Task input ::

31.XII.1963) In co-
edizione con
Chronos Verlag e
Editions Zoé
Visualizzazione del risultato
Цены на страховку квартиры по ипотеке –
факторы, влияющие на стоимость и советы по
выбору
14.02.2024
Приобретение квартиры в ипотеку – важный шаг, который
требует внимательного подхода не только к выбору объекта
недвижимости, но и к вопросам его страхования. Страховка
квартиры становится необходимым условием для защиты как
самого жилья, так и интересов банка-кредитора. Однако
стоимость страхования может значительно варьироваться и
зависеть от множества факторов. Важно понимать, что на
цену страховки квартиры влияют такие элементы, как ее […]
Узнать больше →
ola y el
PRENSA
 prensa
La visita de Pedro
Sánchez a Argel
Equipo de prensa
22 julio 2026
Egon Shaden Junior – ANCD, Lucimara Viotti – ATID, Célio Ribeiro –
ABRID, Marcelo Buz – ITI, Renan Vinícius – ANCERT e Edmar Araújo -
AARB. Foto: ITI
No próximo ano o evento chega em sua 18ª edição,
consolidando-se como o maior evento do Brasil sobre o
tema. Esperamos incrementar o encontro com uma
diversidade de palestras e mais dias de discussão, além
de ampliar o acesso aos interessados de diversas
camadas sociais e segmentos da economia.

--

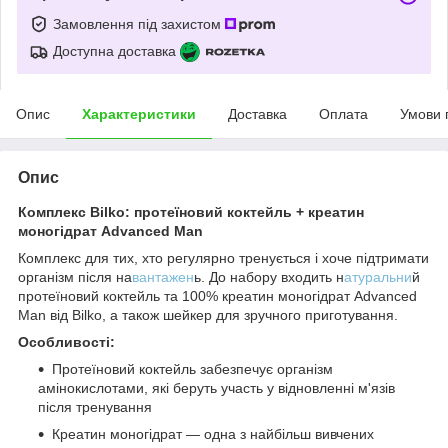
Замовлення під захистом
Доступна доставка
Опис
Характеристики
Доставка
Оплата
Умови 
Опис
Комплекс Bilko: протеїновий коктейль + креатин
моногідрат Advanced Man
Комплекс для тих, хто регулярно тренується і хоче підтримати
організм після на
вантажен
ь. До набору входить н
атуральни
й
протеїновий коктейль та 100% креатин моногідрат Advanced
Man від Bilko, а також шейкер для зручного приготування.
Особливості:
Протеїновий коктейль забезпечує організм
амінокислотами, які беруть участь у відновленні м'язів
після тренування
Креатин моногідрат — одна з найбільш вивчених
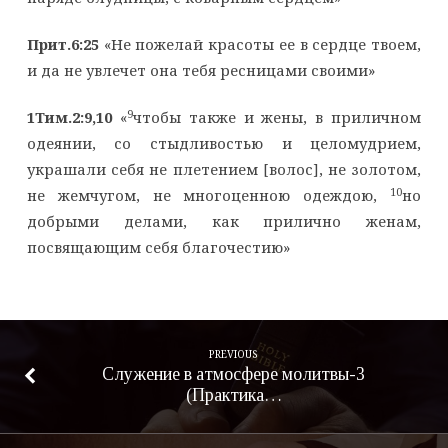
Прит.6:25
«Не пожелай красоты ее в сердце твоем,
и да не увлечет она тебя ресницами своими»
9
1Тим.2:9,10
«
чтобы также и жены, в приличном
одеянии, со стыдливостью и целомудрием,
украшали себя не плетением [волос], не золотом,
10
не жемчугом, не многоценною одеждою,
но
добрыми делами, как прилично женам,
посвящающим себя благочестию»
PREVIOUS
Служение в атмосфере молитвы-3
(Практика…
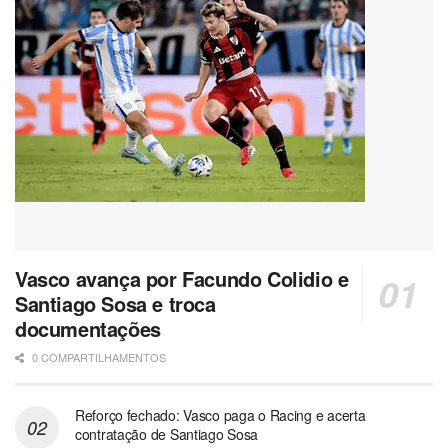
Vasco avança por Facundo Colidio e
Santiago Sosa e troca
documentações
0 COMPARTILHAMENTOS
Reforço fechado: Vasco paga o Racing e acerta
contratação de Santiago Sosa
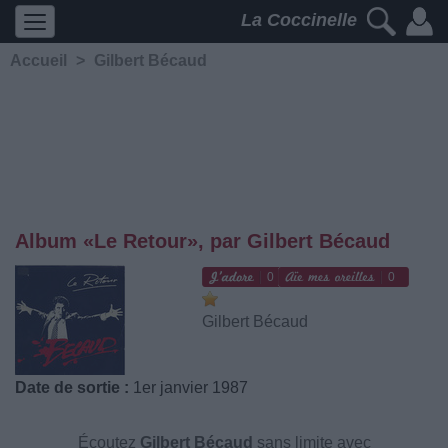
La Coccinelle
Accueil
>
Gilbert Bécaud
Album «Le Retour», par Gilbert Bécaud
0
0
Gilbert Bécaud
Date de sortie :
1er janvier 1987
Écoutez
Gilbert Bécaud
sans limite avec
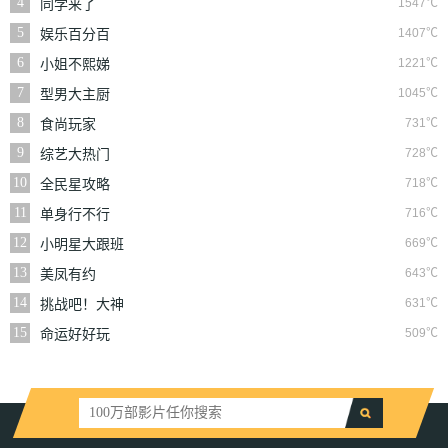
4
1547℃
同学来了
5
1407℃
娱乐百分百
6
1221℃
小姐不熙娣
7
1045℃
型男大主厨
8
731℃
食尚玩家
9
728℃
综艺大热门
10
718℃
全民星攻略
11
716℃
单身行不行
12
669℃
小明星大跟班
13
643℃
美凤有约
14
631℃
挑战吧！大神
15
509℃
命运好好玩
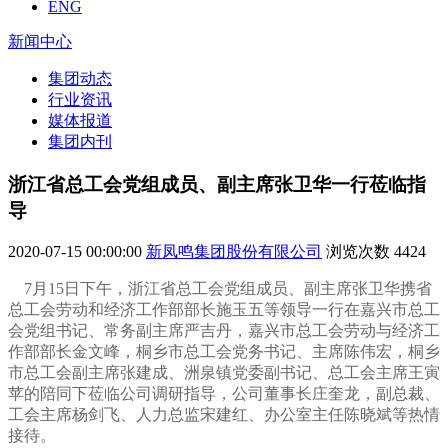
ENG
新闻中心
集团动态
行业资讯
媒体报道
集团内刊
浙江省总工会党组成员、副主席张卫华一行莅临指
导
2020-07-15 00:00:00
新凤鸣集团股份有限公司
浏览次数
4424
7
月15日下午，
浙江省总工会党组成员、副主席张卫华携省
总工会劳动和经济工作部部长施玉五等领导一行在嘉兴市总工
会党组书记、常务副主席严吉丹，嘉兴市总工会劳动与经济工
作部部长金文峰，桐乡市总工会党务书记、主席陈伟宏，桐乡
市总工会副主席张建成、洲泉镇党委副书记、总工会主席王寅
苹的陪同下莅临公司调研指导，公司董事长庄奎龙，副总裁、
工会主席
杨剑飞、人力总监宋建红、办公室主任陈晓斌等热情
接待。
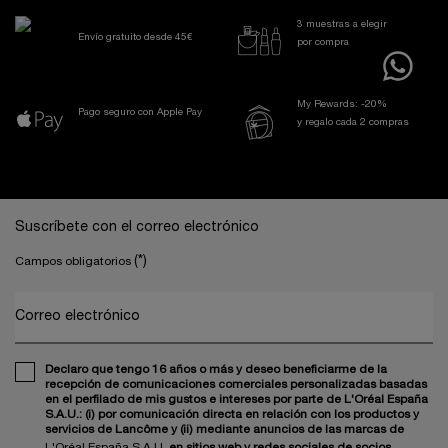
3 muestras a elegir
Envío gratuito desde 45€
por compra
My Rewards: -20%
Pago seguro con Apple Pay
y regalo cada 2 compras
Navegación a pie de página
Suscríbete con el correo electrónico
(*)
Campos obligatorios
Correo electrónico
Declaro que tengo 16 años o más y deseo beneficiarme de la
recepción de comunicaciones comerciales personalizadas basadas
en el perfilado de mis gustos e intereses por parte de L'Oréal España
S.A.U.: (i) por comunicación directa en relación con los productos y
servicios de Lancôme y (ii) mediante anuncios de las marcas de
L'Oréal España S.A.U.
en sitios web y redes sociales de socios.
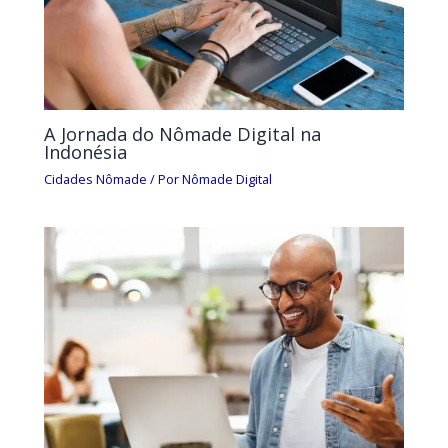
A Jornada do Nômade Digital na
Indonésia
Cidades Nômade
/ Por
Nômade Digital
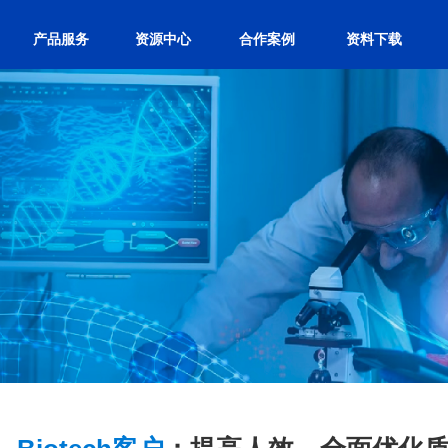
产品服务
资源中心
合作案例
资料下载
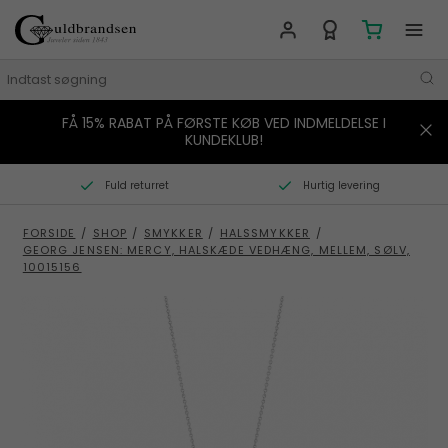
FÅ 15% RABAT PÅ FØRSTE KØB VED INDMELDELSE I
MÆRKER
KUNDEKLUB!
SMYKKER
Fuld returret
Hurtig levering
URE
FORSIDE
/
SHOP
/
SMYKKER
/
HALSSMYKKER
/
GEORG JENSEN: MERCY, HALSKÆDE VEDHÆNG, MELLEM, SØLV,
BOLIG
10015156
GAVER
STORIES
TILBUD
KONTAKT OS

About this exercise ::
Above are some entries; copy exactly the lines from the line with "par Gilbert Bécaud" through the line with "recepción de comunicaciones", both included, but none of the pictures.

Written solution ::
Album «Le Retour», par Gilbert Bécaud
0
0
Gilbert Bécaud
Date de sortie :
1er janvier 1987
Écoutez
Gilbert Bécaud
sans limite avec
4
1547℃
同学来了
5
1407℃
娱乐百分百
6
1221℃
小姐不熙娣
7
1045℃
型男大主厨
8
731℃
食尚玩家
9
728℃
综艺大热门
10
718℃
全民星攻略
11
716℃
单身行不行
12
669℃
小明星大跟班
13
643℃
美凤有约
14
631℃
挑战吧！大神
15
509℃
命运好好玩
ENG
新闻中心
集团动态
行业资讯
媒体报道
集团内刊
浙江省总工会党组成员、副主席张卫华一行莅临指
导
2020-07-15 00:00:00
新凤鸣集团股份有限公司
浏览次数
4424
7
月15日下午，
浙江省总工会党组成员、副主席张卫华携省
总工会劳动和经济工作部部长施玉五等领导一行在嘉兴市总工
会党组书记、常务副主席严吉丹，嘉兴市总工会劳动与经济工
作部部长金文峰，桐乡市总工会党务书记、主席陈伟宏，桐乡
市总工会副主席张建成、洲泉镇党委副书记、总工会主席王寅
苹的陪同下莅临公司调研指导，公司董事长庄奎龙，副总裁、
工会主席
杨剑飞、人力总监宋建红、办公室主任陈晓斌等热情
接待。
3 muestras a elegir
Envío gratuito desde 45€
por compra
My Rewards: -20%
Pago seguro con Apple Pay
y regalo cada 2 compras
Navegación a pie de página
Suscríbete con el correo electrónico
(*)
Campos obligatorios
Correo electrónico
Declaro que tengo 16 años o más y deseo beneficiarme de la
recepción de comunicaciones comerciales personalizadas basadas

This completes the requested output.